[rating=2.50]
Regionalists and record labels in hip-hop are badges of honor. From Southern Crunk, to East Coast Raw, Death Row to Def Jam to Purple Ribbon the players bring their own sound to the game from their home towns, which makes The Coup, (Boots Riley and DJ Pam the Funkstress with various special guests) stand out. The Bay Area veteran’s new album, Pick a Bigger Weapon, is its second release on Epitaph. They join counterparts Blackalicious and Danger Doom on the old school punk label hoping to reach a broader audience. Yet despite all of the rhetoric over the essence of labels and the importance of hometowns, in the end it comes down to music and lyrics, and Pick a Bigger Weapon just barely delivers.
Syrupy cuts play on a Junior VarsitySouthernplayalisticadillacmuzik vibe, the beats are sparse and meander with tweaky keyboards and 7-up fizzle bubbles of bass. The sound drips much too thin on certain tracks, yet can still flash various textures like the eastern sounding electric guitar background in the body moving “MindFuck,” a song where Boots successfully speeds up his flow. The rest of the songs and skits with only a smattering of guests meld into a full album and, when the music is over, no track stands out as great.
The majority of rhymes are never in a hurry “See I’m old school/like coke lines an LP covers” this from the disk closing “The Stand” is an accurate summary, old school fans will dig this much more then new jacks. Choruses are repeated till they sink in, Riley has something to say, whether he wants to get freaky, start a party, or preach political his thoughts are pushed to the forefront.
Boots Riley has never been one to back down from controversy, the last Coup’s album cover showed the crew blowing up the World Trade Center with drumsticks and, even though it was completed months before 9/11, it was a PR disaster. The new album does not back down, and in fact it’s best songs are political, such as the pumping conspiracy theory of “Head of State” with the chorus, “Bush and Hussein together in bed/Giving H.E.A.D, Head/Ya’ll Muthafuckers heard what we said/Billions made and millions dead.” The political songs on the album sound like The Coup has a purpose and they are delivered with more precision and power then some of the sloppier get down joints.
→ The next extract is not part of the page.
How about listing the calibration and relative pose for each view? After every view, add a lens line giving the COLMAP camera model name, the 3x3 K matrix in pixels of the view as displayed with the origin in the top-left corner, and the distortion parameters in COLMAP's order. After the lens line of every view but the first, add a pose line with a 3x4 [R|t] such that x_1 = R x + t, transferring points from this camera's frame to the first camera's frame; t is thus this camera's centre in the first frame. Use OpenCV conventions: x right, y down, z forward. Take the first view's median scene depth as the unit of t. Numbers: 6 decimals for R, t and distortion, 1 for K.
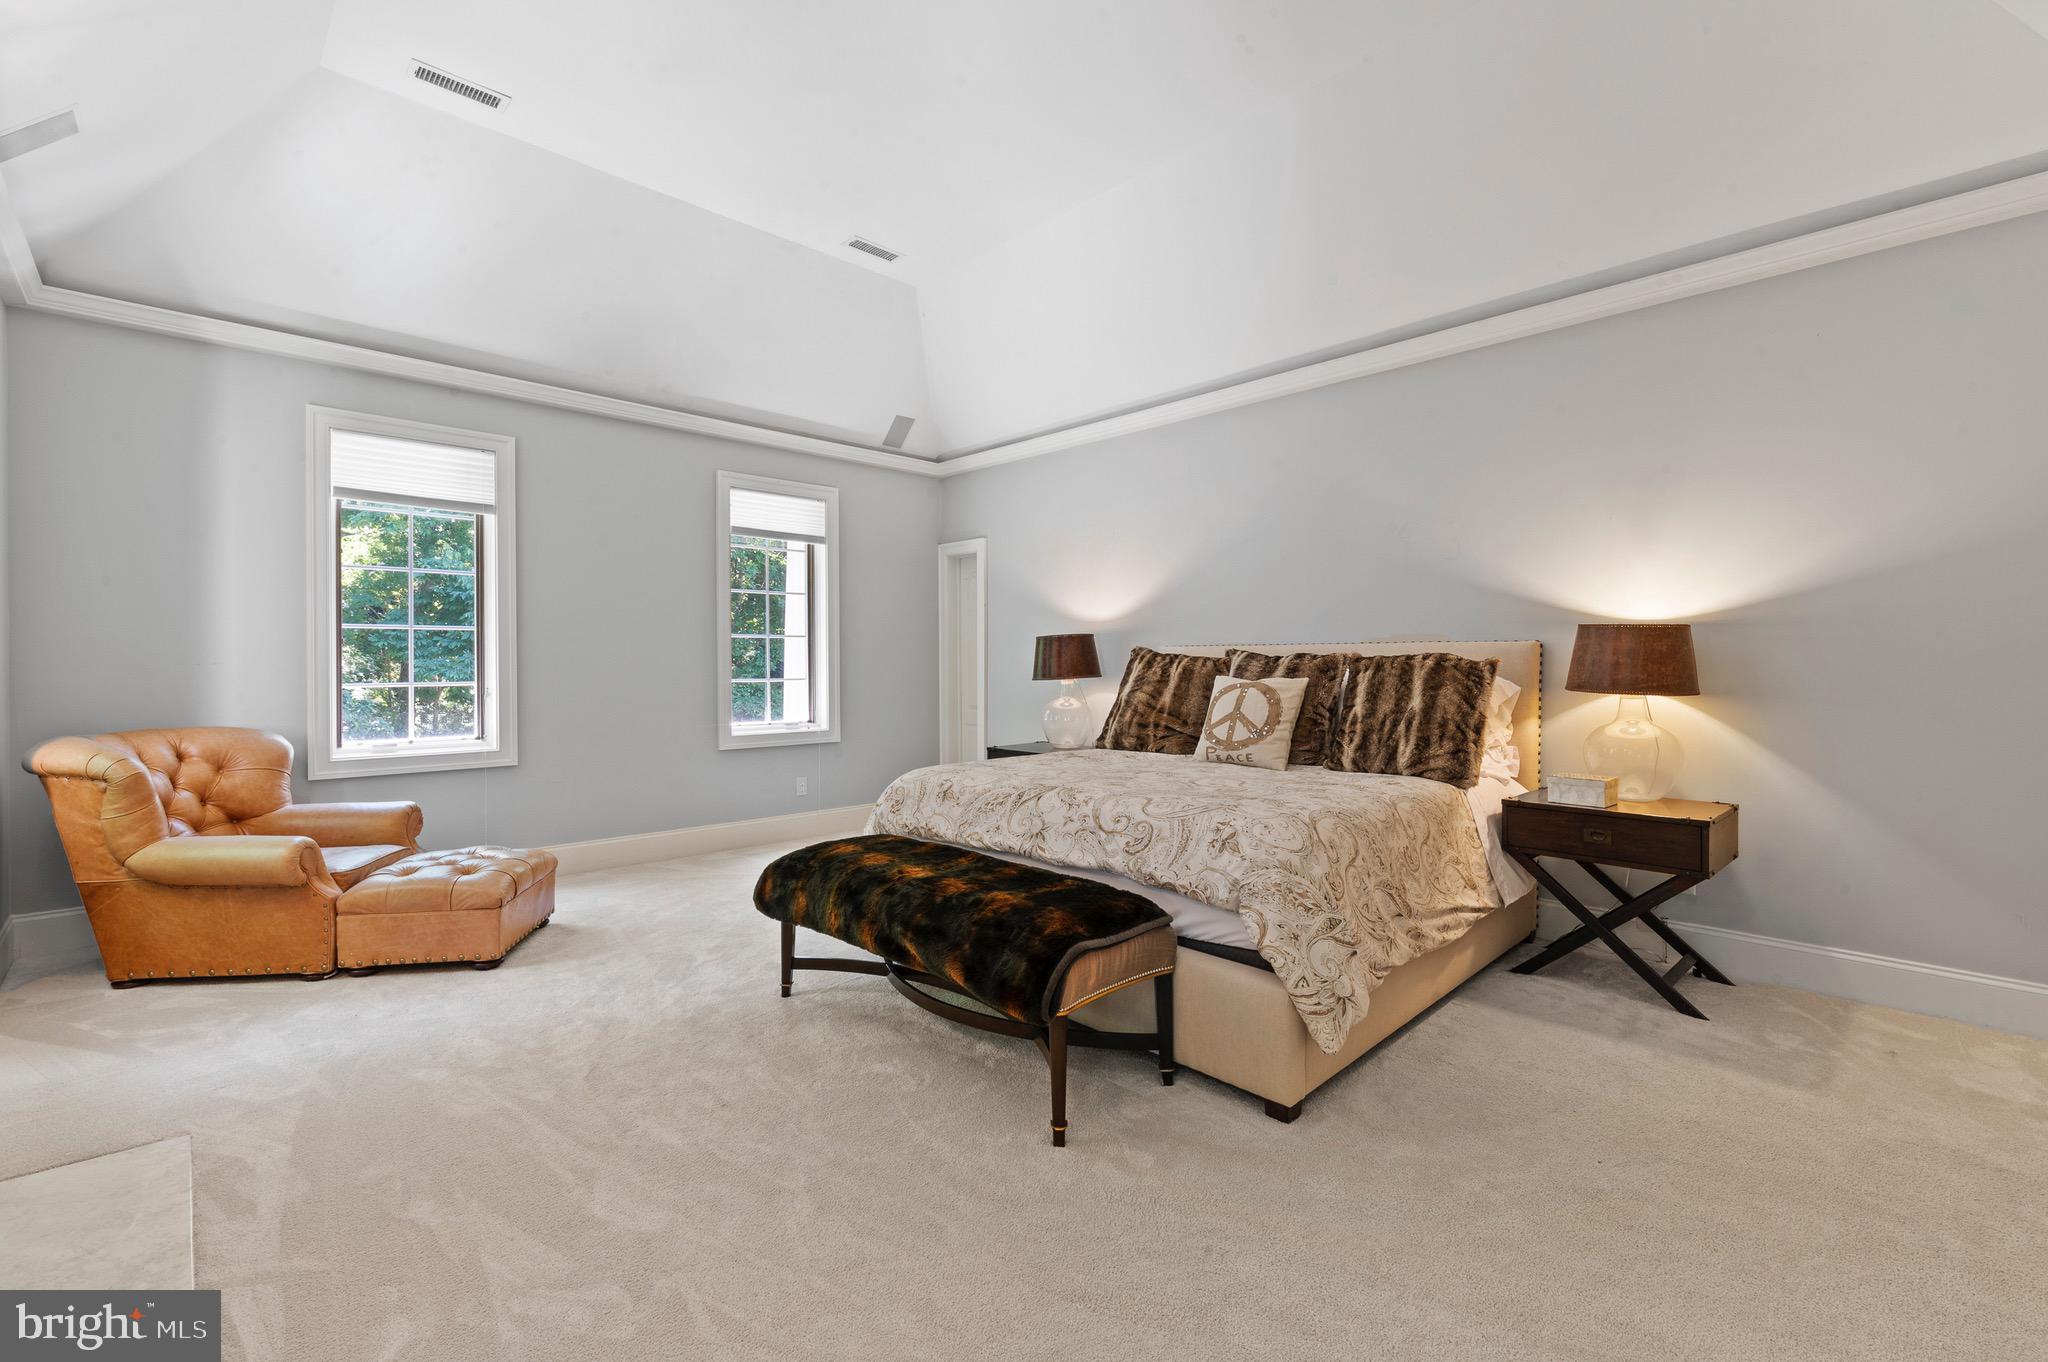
lens RADIAL K [[890.4, 0, 1030.2], [0, 890.4, 673.5], [0, 0, 1]] dist [0.003942, 0.000384]
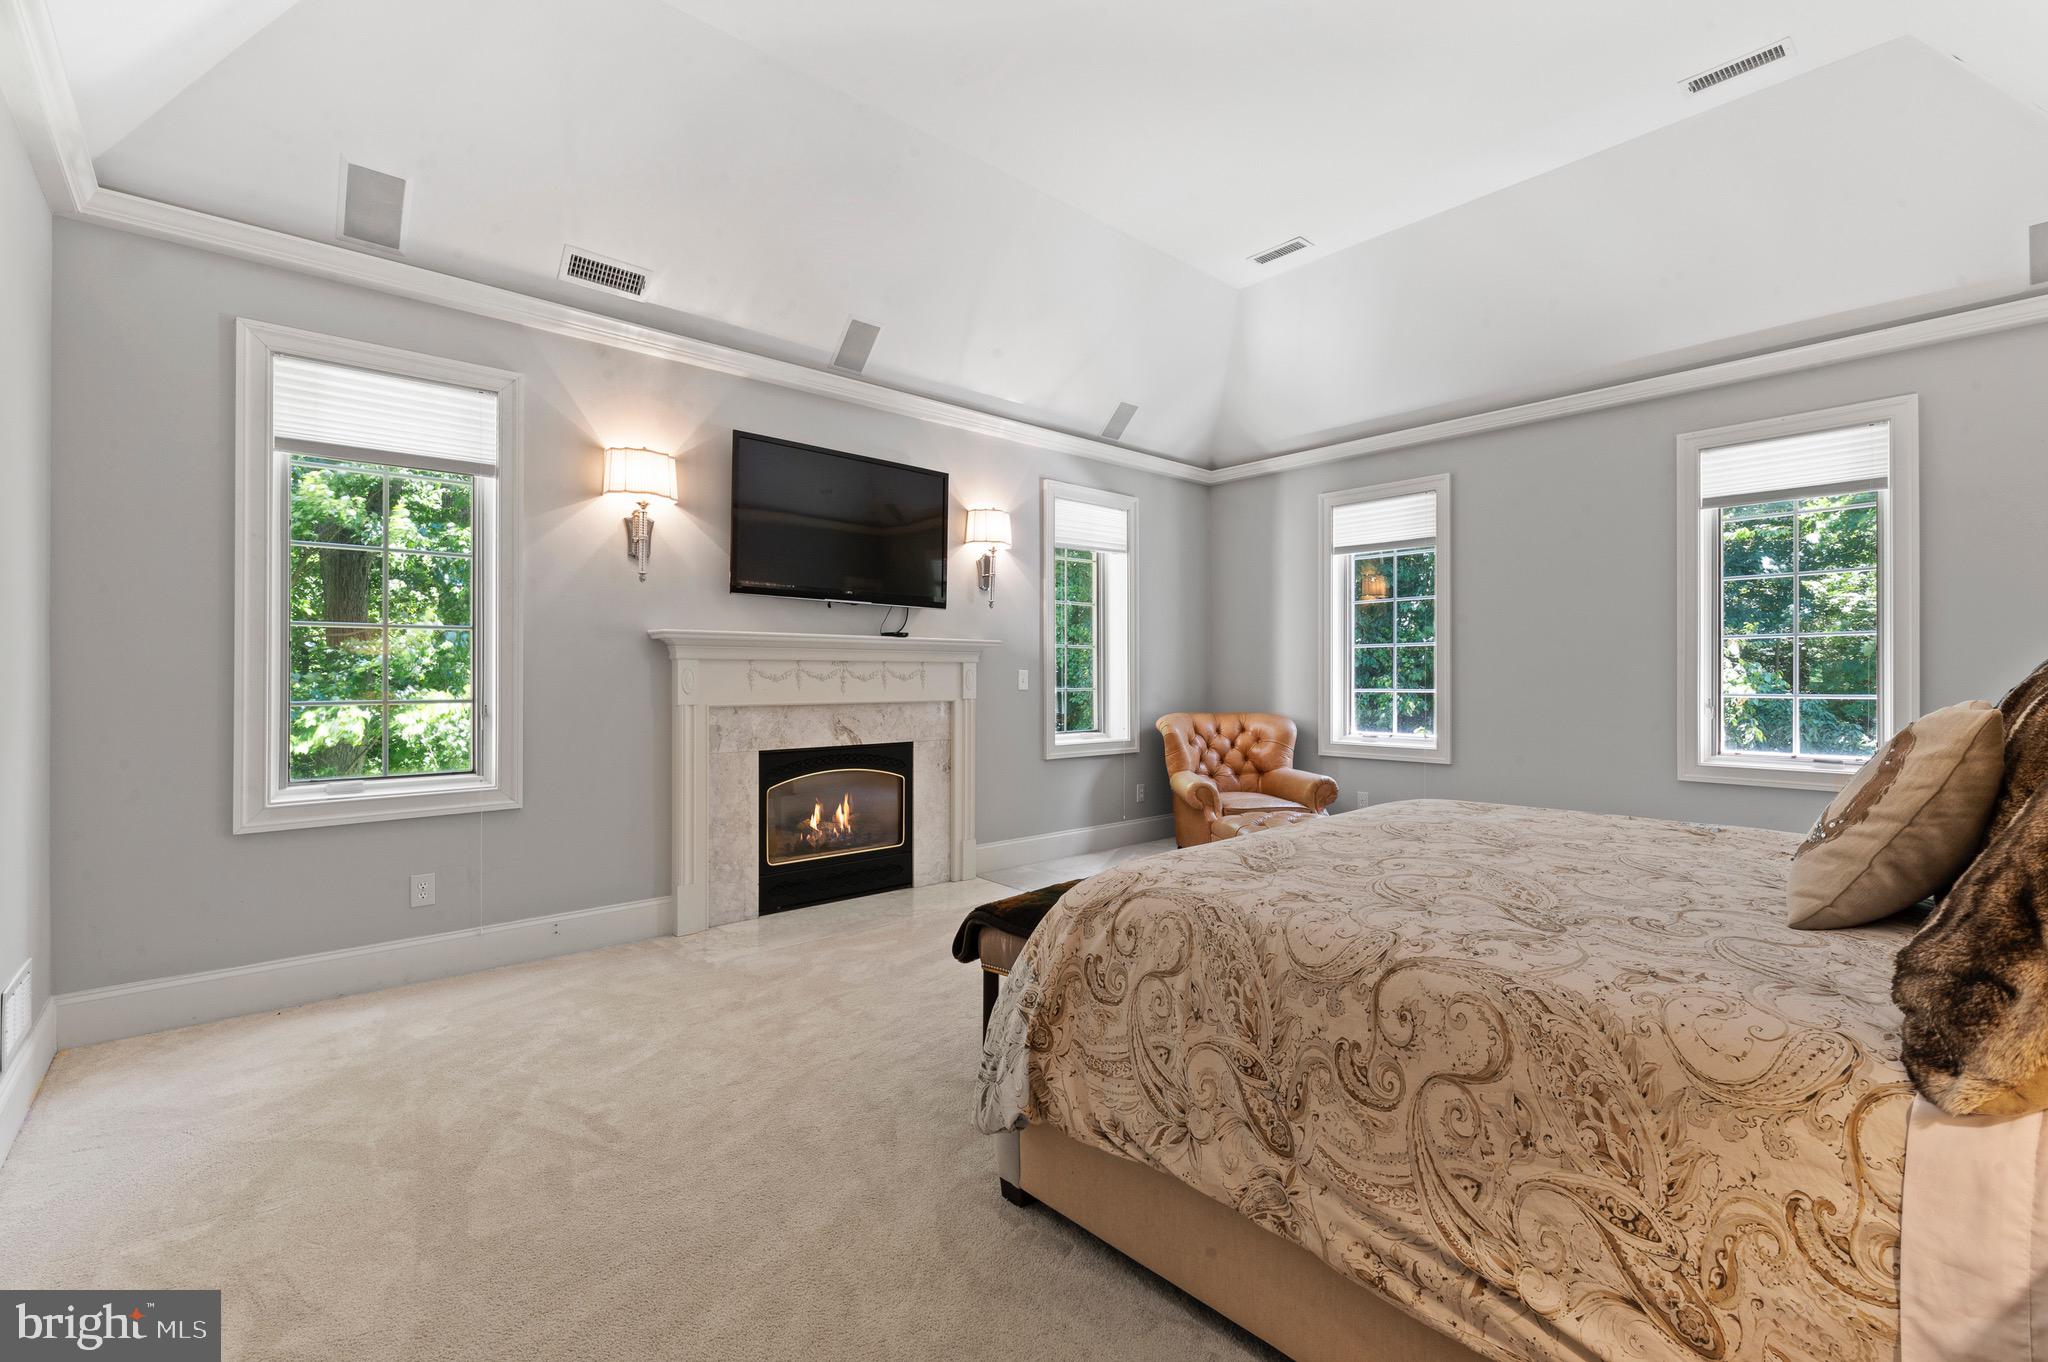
lens RADIAL K [[890.4, 0, 1030.0], [0, 890.4, 676.6], [0, 0, 1]] dist [0.003942, 0.000384]
pose [[-0.037885, -0.000117, -0.999282, 0.624482], [-0.010496, 0.999945, 0.000281, -0.002526], [0.999227, 0.010499, -0.037885, 0.572654]]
The party tracks like “Laugh/Love/Fuck” are included so the album isn’t overly heavy. You can still get your groove on with jams like “I Just Wanna Lay Around All Day In Bed With You”, in these tunes The Coup’s most obvious influence. Parliament/Funkadelic, comes out, Like the ATLiens, The Coup hav taken what Clinton, Bootsy and Worrell were funking on in the 70’s and filtered it for a new generation through a hip hop lens, sometimes successfully sometimes lacking. The humor, the bubblegum snapping bass lines, the moments of clarity followed by dream like rambles that wander nowhere, all here and updated for the 2006.
Unlike the Original Funkateers (who were from another planet entirely) The Coup’s ideas are grander then the actual sound on this disk, but they vary up their hip-hop style enough to keep listeners who are not trapped in the club engaged and thinking about searching out a bigger weapon for when the revolution comes.